Il est rare que le 1er ministre soit accueilli avec un tel vent de contestation. Il en a été servi pour cette fois. Il a eu même à apaiser les esprits des journalistes accrédités pour la couverture de sa visite qui ont été logés dans des conditions exécrables. C’est dans un hôtel privé dont le propriétaire est, dit-on, un membre du Conseil de la nation et qui avant était président de la chambre de commerce et d’industrie régionale. Il se plaît à l’appeler «Dar Edhiaf». Les journalistes y ont passé une affreuse nuit dans des draps sales, des couettes infectes, un tapis pourri, des oreillers qui sentent mauvais en plus de leur couleur noircie par les têtes qui s’y sont frottées.
L’on se demande à quoi sert le ministère du Tourisme qui de surcroît se targue d’organiser le salon international. Les responsables se sont toujours vantés de gérer un pays qui possède 1.200 km de côtes et un désert sublime. Mais ils sont incapables de contrôler les rares infrastructures hôtelières existantes dont les normes ne répondent à rien, excepté à la grande saleté qui s’y impose. Les chambres de l’hôtel qui se trouve à Khenchela étaient dans un état lamentable, pas d’eau chaude, ou pas d’eau tout court, et là où il y en avait, ça fuyait de partout. Le dîner était infect.

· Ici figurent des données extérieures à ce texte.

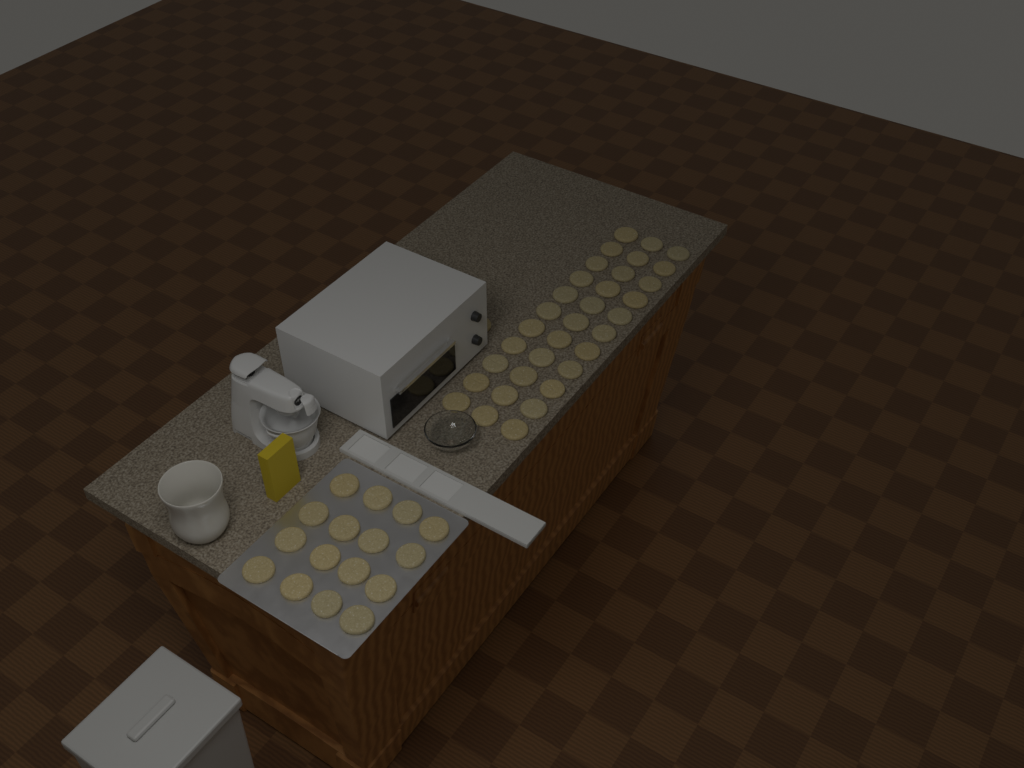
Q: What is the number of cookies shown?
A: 50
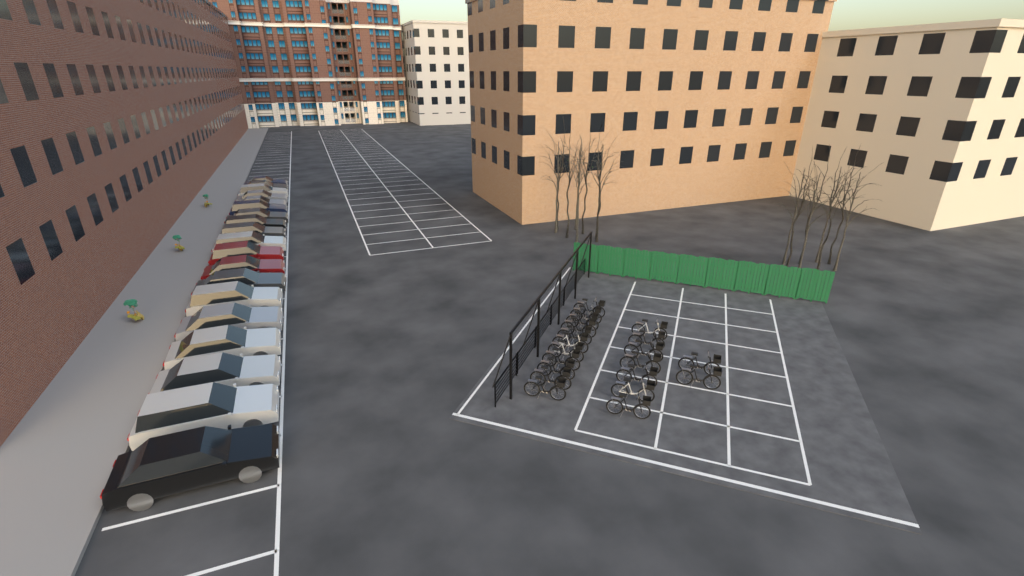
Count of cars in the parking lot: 19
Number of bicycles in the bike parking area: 20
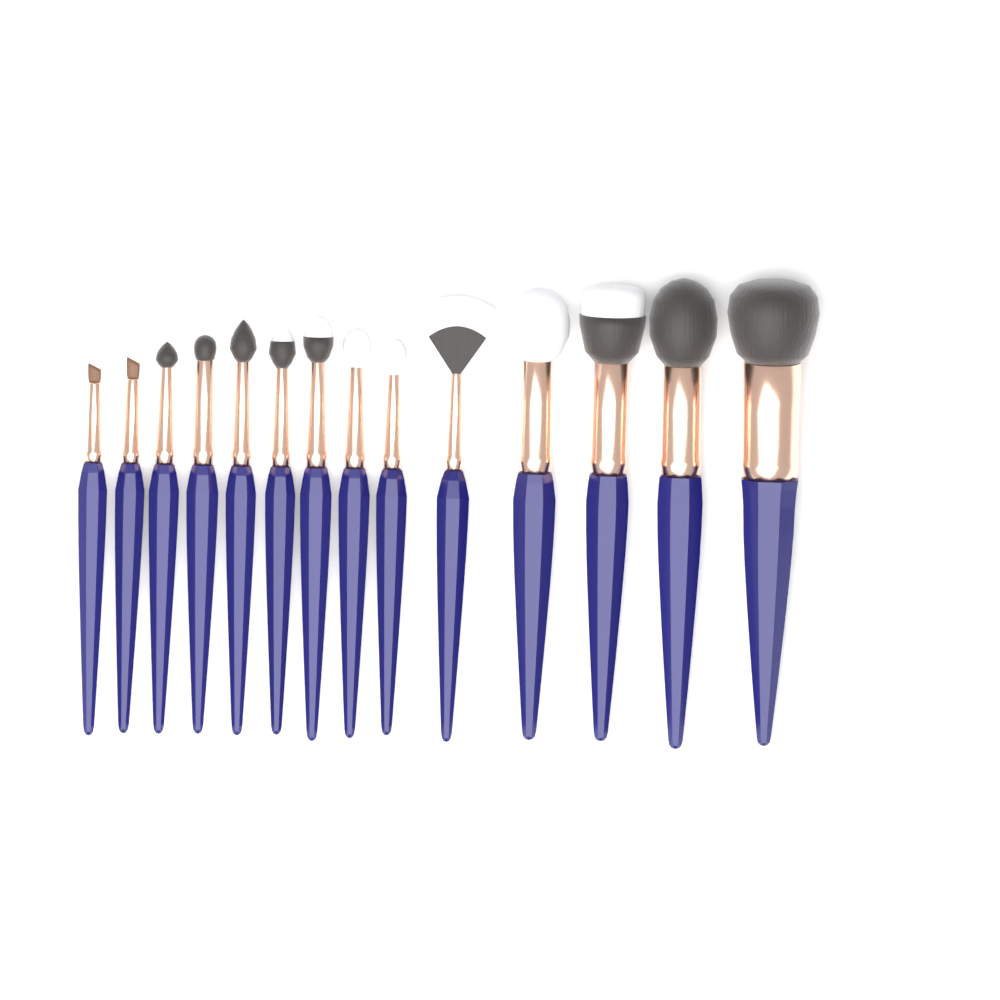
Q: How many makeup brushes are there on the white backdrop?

«AVEZ-VOUS UN CARNET DE FAMILLE ?»
Un journaliste a vomi ses tripes. Enfin, un établissement qui doit être fermé immédiatement tout autant que beaucoup d’autres qui sont dans le même état si le gouvernement faisait convenablement son travail et l’Etat avait cette impérative rigueur qui oblige au respect des usagers et des citoyens. Il faut croire que la région n’a pas de traditions touristiques.

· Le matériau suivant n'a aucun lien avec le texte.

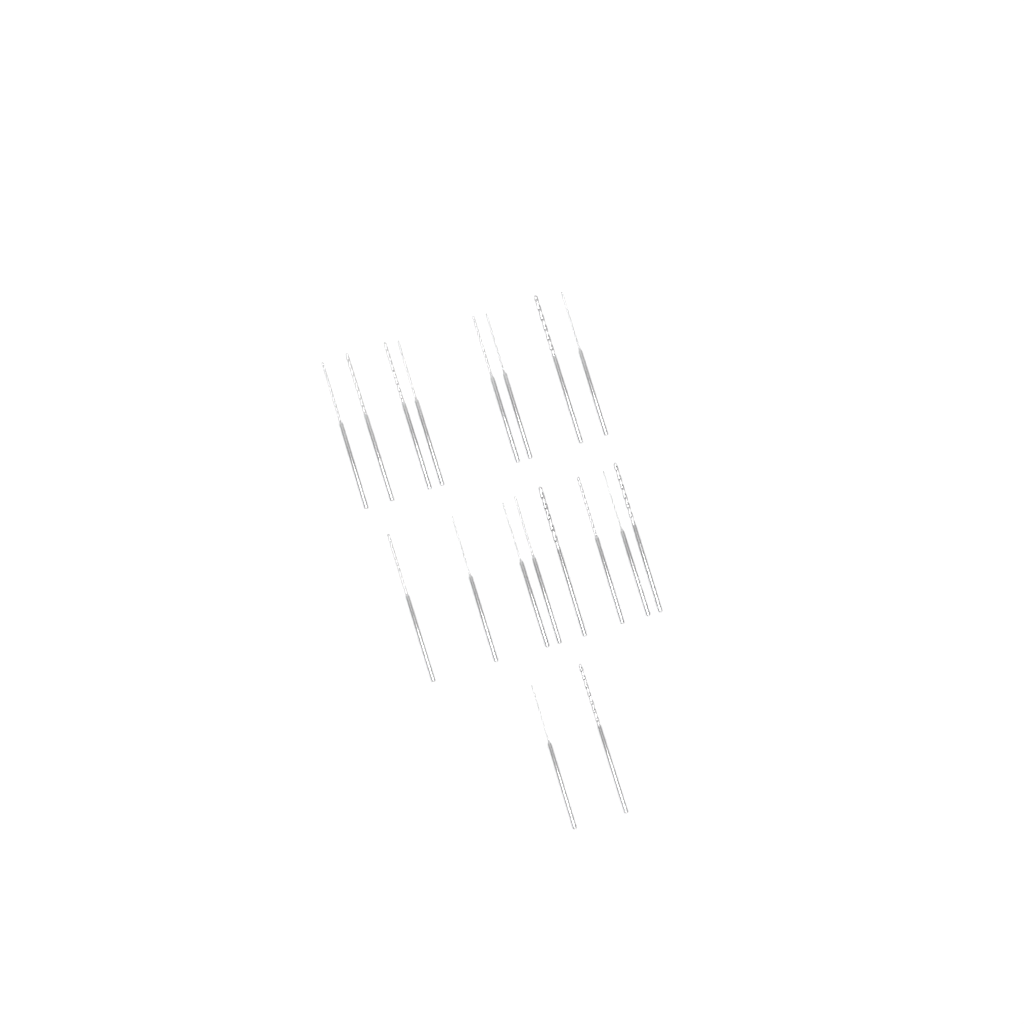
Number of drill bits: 18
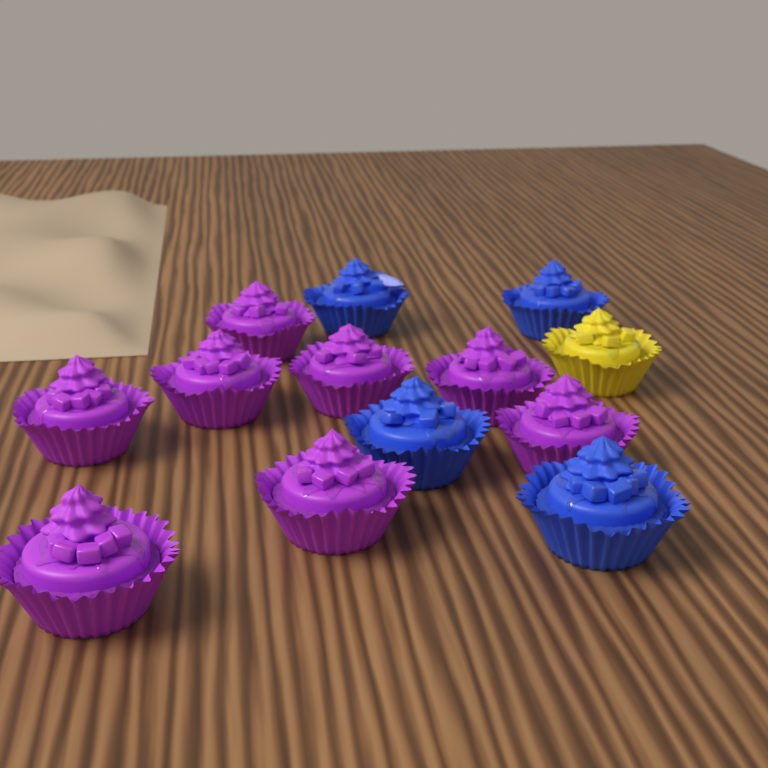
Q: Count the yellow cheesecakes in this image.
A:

Et comme le ridicule ne tue pas, au lieu de s’inquiéter de l’état pitoyable de l’hôtel, ses gestionnaires ont demandé à un couple de journalistes s’ils avaient le carnet de famille… Les journalistes devaient même remplir la fiche de police alors qu’ils figuraient sur les listes de la DSP (Direction de la sécurité de la présidence) dont les éléments accompagnent le 1er ministre dans toutes ses sorties.
C’est le 1er ministre en personne qui est venu s’excuser auprès des journalistes qui voulaient boycotter la visite. Il a promis tout autant que le ministre de l’Intérieur que «ça ne se répètera plus».

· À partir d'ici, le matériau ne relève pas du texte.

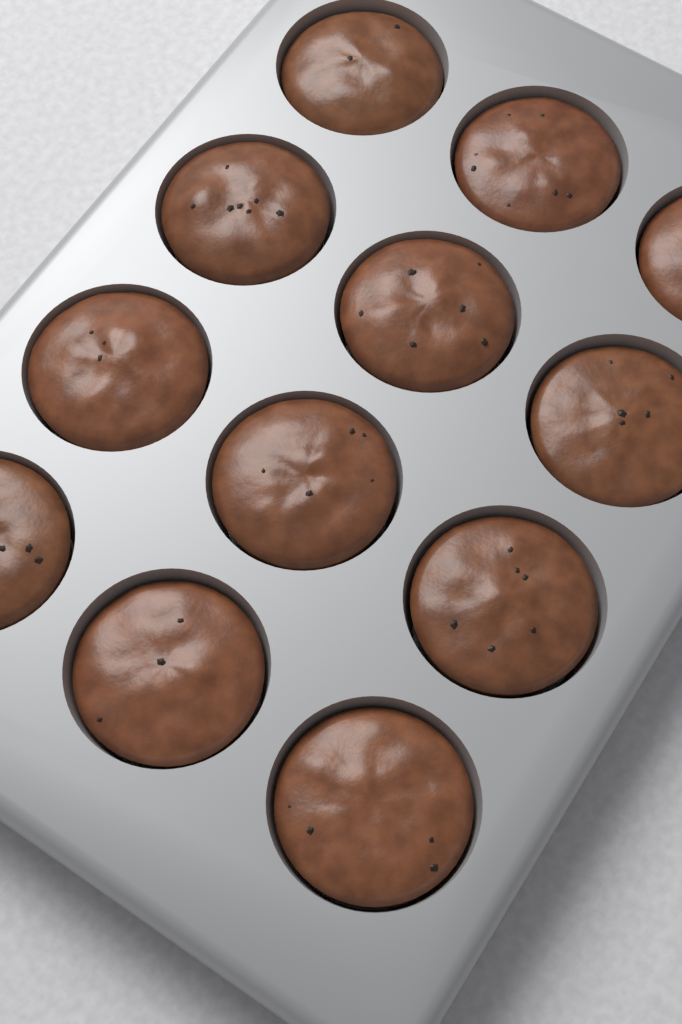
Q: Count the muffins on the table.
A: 12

Il serait judicieux d’obliger le ministère du Tourisme à obliger les hôtels à procéder au nettoiement de leurs édifices, à défaut de risquer la fermeture.
Il faut avouer que ces sont des régions où le portrait du président de la République tapisse les murs de toutes les grandes artères. Comme pour rappeler les populations au bon souvenir des trois campagnes électorales passées et les préparer pour la 4e à venir. Un agriculteur privé qui devait recevoir la visite des officiels a demandé à un de ses agents de faire vite de ramener le portrait du président pour le placarder sur la façade de l’entrée. C’est dire que les citoyens jouent le jeu à chaque fois qu’il s’agit de se mettre «avec celui qui est debout». Khenchela et Oum El-Bouaghi, ce sont d’ailleurs les deux wilayas qui ont demandé publiquement, au cours des rencontres de Sellal avec la société civile, à Bouteflika de se présenter pour un 4e mandat.